From July 2008 to Oct. 2016 I joined the COPS group, first at the Institute for Atomic and Molecular Physics (AMOLF) in Amsterdam and then at the University of Twente in Enschede (The Netherlands) on the projects "Ultrafast optical switching of microcavities", "Nanophotonic phase imprint", and "Applied Quantum Optics".
From October 2014 until October 2016, I had also a position as assistant professor at the Saxion University of Applied Sciences in the department of Nanotechnology, where I lead the projects "Lab-on-a-Chip" and "Magnetic Nano-Composites".
Since September 2017 I joined the Photonic Sensor Technology department at the Laser-Laboratory in Göttingen as group leader. Main focus there is to enable photonic sensor technology for applications.

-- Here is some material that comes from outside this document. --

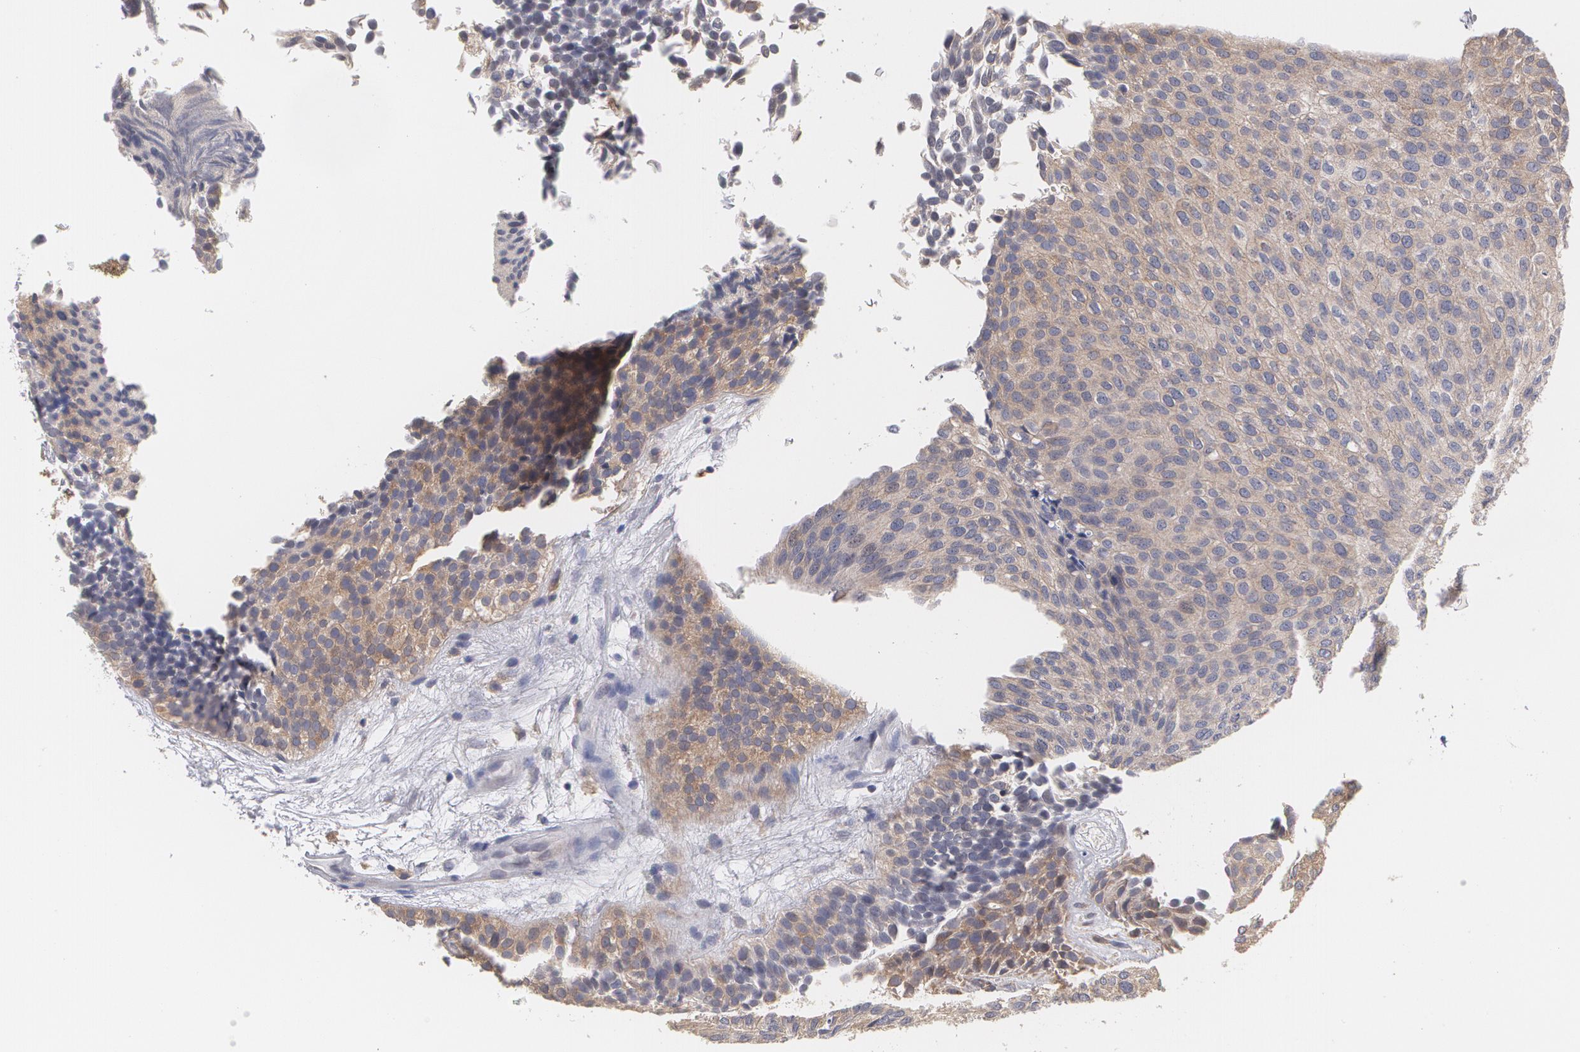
{"staining": {"intensity": "moderate", "quantity": ">75%", "location": "cytoplasmic/membranous"}, "tissue": "urothelial cancer", "cell_type": "Tumor cells", "image_type": "cancer", "snomed": [{"axis": "morphology", "description": "Urothelial carcinoma, Low grade"}, {"axis": "topography", "description": "Urinary bladder"}], "caption": "Brown immunohistochemical staining in human urothelial carcinoma (low-grade) exhibits moderate cytoplasmic/membranous positivity in approximately >75% of tumor cells.", "gene": "MTHFD1", "patient": {"sex": "male", "age": 84}}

My first scientific achievements were on the growth of manganese on silicon surfaces,
where the structure of this for the spintronics community important material was studied in-situ
[1, 2, 3].
In 2006 I began working in the field of plasmonics ,
where I had the idea to measure the effect of plasmons
on the magnetic response of a ferromagnetic film and vise versa. We therefore did the first experiments on the
transition metals (and classical ferromagnets) cobalt ,
iron [6, 7],
and nickel .
The work is still ongoing and has roused a lot of interest in the community.
Since my move to COPS, I am working on controlling the light propagation through nanophotonic structures. A first achievement has been the switching of semiconductor microcavities using the instantaneous electronic Kerr effect [9, 10] which allows to switch the optical properties independent of the material.
In my new position at the Laser-Laboratory, I am focused in further development of sensors working on optical principles such as IR-absorption or Raman scattering. These sensors can then be used for example in trace gas detection in fields such as environment, safety, energy, and life sciences.